Exercise prompt = For this exercise, retype the lines from the one that holds "your first order" through the one that holds "Stand-up comedian Taylor" in the records below, both included, exactly and without pictures.

=== Data shown ===

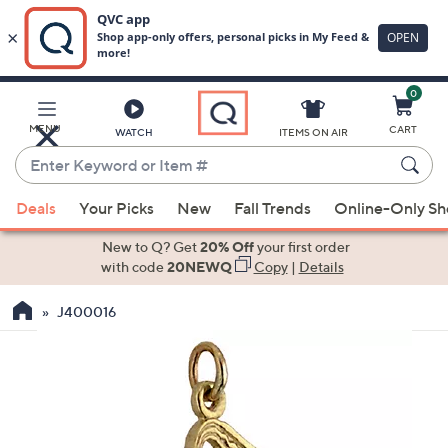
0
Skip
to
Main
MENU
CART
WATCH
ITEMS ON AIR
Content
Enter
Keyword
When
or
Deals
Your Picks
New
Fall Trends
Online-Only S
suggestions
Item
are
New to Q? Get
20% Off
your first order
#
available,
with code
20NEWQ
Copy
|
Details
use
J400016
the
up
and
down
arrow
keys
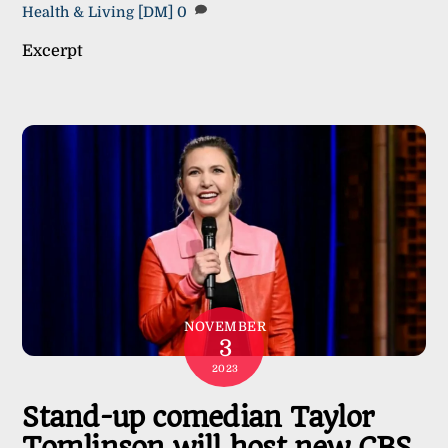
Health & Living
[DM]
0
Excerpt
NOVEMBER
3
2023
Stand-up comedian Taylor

===
=== Data shown ===

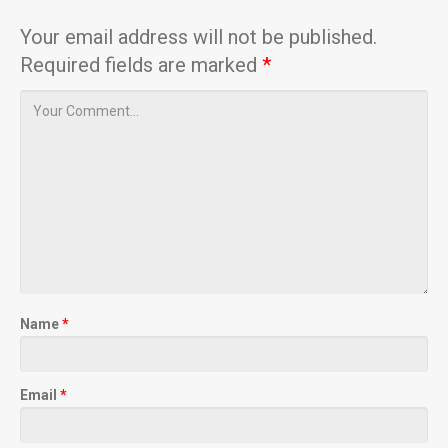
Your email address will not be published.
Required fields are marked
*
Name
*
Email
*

===

Answer for this exercise =
your first order
#
available,
with code
20NEWQ
Copy
|
Details
use
J400016
the
up
and
down
arrow
keys
Health & Living
[DM]
0
Excerpt
NOVEMBER
3
2023
Stand-up comedian Taylor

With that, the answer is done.